### STUDY MATERIAL
>>>>>

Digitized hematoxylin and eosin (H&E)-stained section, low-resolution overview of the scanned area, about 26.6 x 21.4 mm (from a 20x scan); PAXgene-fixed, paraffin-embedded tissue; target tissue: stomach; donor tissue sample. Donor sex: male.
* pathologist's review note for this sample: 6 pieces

<<<<<
>>>>>

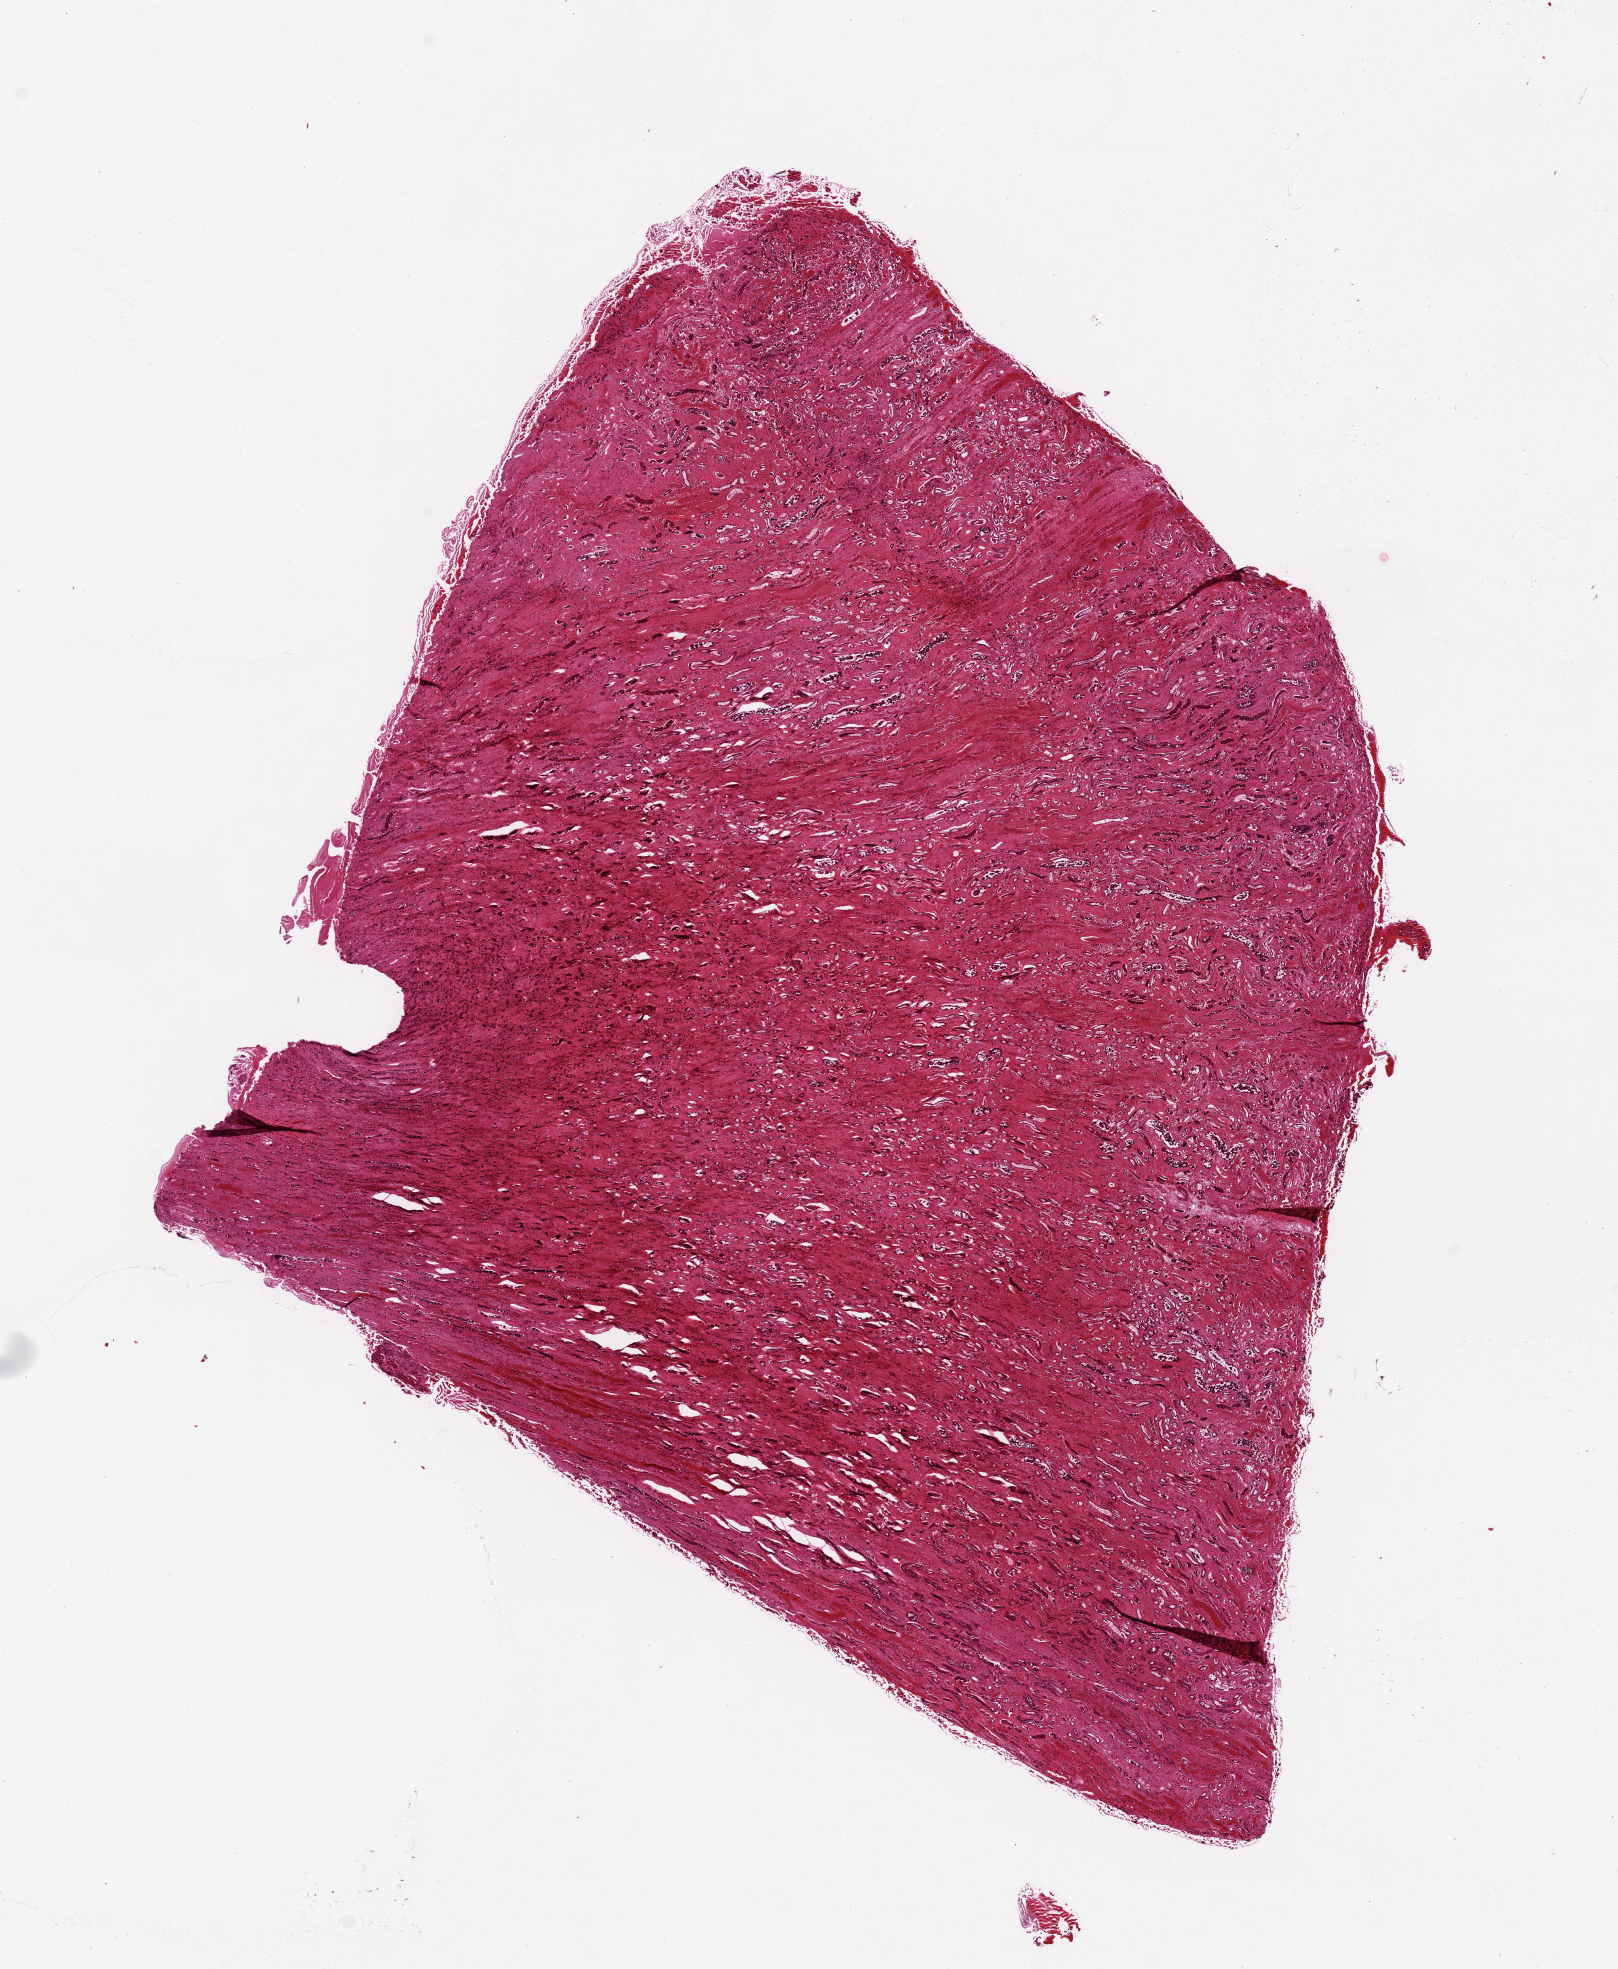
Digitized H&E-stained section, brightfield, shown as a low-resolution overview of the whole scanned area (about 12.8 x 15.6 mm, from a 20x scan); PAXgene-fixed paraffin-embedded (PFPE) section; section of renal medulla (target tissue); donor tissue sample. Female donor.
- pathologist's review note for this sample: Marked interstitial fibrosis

<<<<<

### BRIEF
Scan the material above for the string "pathologist" and return the lines that hold it.

### RESPONSE FOR THIS EXERCISE
* pathologist's review note for this sample: 6 pieces
- pathologist's review note for this sample: Marked interstitial fibrosis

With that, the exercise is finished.